Kinjo Akira R
Institute for Protein Research, Osaka University, Suita, Osaka, 565-0871, Japan.
Biophysics (Nagoya-shi). 2009 May 30;5:37-44. doi: 10.2142/biophysics.5.37. eCollection 2009.
A statistical model of protein families, called profile conditional random fields (CRFs), is proposed. This model may be regarded as an integration of the profile hidden Markov model (HMM) and the Finkelstein-Reva (FR) theory of protein folding. While the model structure of the profile CRF is almost identical to the profile HMM, it can incorporate arbitrary correlations in the sequences to be aligned to the model.
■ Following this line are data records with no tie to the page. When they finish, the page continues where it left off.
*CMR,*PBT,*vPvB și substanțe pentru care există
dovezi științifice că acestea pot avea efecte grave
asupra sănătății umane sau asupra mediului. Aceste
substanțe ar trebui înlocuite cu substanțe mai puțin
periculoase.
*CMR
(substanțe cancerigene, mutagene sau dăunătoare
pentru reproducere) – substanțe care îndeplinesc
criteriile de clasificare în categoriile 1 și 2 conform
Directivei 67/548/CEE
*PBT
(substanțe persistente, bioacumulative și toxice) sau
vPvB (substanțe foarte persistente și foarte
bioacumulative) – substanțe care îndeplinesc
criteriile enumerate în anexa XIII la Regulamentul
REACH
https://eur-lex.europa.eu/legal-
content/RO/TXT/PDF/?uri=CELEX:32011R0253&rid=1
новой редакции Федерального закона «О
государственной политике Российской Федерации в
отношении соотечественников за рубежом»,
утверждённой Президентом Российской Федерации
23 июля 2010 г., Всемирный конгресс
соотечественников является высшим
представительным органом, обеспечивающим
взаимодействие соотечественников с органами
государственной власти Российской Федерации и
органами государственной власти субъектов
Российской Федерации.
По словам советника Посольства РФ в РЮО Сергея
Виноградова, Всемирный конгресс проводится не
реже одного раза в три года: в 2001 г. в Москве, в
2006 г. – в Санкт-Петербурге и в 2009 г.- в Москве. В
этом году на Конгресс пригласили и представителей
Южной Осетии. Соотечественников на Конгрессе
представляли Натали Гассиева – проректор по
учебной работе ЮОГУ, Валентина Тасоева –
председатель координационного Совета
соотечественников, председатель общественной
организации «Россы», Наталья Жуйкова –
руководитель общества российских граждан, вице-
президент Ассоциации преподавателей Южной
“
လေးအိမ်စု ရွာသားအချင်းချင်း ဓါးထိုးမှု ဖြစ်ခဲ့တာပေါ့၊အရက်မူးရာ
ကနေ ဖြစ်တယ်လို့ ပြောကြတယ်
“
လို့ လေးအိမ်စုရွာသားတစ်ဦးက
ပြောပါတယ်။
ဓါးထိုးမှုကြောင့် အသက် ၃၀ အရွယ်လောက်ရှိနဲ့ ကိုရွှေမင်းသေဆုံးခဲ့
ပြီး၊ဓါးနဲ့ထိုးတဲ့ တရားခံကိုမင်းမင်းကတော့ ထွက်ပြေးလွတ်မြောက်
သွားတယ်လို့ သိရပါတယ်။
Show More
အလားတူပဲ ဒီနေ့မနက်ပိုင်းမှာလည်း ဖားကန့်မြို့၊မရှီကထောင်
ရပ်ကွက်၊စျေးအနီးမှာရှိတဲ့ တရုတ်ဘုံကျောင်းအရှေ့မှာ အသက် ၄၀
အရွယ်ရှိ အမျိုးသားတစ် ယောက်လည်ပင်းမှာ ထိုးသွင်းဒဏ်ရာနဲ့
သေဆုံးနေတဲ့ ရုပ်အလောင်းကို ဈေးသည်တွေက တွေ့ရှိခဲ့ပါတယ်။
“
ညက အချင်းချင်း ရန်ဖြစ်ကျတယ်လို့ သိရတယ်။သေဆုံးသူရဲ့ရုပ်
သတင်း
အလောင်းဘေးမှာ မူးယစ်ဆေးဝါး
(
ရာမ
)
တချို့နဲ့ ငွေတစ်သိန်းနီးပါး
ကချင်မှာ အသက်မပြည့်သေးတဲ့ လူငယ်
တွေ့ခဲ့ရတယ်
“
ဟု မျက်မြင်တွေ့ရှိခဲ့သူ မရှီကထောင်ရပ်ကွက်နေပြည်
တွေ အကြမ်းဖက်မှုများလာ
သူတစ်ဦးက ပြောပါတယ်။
In addition, like in the FR theory, the profile CRF can incorporate long-range pair-wise interactions between model states via mean-field-like approximations. We give the detailed formulation of the model, self-consistent approximations for treating long-range interactions, and algorithms for computing partition functions and marginal probabilities. We also outline the methods for the global optimization of model parameters as well as a Bayesian framework for parameter learning and selection of optimal alignments.
提出了一种称为轮廓条件随机场(CRF)的蛋白质家族统计模型。该模型可被视为轮廓隐马尔可夫模型(HMM)与芬克尔斯坦 - 雷瓦(FR)蛋白质折叠理论的整合。虽然轮廓CRF的模型结构与轮廓HMM几乎相同,但它可以纳入要与模型比对的序列中的任意相关性。此外,与FR理论一样,轮廓CRF可以通过类似平均场的近似纳入模型状态之间的长程成对相互作用。我们给出了模型的详细公式、处理长程相互作用的自洽近似以及计算配分函数和边缘概率的算法。我们还概述了模型参数全局优化的方法以及用于参数学习和最优比对选择的贝叶斯框架。